But with time running out in this session of Congress, the House is choosing to diverge from the Senate by taking up a bill that fully pays for the business and individual tax breaks by eliminating some tax breaks for hedge fund managers and for corporations doing business overseas.
The Senate only partially offsets the costs of its business and individual tax breaks, and Senate leaders warned that any changes could doom the bill. The House could take up its version as early as Wednesday.
The tax bill is one of several major efforts to right the teetering economy in what could be the final week of this session of Congress. Lawmakers are trying to reach agreement on a $700 billion plan to bail out failing financial institutions, and Democrats are trying to put together a stimulus package to help average citizens get through the current economic crisis.

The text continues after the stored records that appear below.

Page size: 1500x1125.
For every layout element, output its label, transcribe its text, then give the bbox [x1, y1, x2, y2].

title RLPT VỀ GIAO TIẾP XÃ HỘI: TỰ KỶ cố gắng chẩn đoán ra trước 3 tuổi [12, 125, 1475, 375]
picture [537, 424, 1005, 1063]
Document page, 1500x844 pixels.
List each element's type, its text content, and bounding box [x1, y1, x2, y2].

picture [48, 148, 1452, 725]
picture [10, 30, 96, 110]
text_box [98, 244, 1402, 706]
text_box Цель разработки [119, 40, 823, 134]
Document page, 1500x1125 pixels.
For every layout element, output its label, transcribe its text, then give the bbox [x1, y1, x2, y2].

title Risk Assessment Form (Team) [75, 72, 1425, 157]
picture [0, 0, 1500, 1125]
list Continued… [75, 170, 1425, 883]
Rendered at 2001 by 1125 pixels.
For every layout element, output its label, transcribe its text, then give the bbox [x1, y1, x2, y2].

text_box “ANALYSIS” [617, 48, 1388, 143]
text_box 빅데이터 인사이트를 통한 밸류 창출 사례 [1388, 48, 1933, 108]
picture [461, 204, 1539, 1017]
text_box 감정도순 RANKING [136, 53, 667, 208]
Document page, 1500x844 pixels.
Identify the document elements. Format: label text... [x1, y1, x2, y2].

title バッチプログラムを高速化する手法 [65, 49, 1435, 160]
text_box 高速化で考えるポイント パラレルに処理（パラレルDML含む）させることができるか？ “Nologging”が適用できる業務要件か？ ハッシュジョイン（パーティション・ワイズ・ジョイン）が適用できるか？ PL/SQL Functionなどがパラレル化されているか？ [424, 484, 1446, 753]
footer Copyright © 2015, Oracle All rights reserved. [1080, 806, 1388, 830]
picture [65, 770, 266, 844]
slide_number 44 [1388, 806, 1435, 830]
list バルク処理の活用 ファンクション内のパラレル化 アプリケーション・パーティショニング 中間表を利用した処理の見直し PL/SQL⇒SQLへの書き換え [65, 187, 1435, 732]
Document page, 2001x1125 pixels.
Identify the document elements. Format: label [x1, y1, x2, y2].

The alternative minimum tax was enacted in 1969 to catch a few very rich tax dodgers. But it was never adjusted for inflation and now Congress must act every year to ensure it doesn't catch more people.
Without action, those affected could grow from about 4 million to 25 million, at an average tax increase of $2,000. The fix would cost $64 billion spread out over 10 years.
Last year Congress, after a prolonged fight over whether to pay for the fix with new tax revenues in other areas, waited until late December to pass legislation, causing delays in some IRS refund payments. The AMT patch this year, as last year, is not paid for.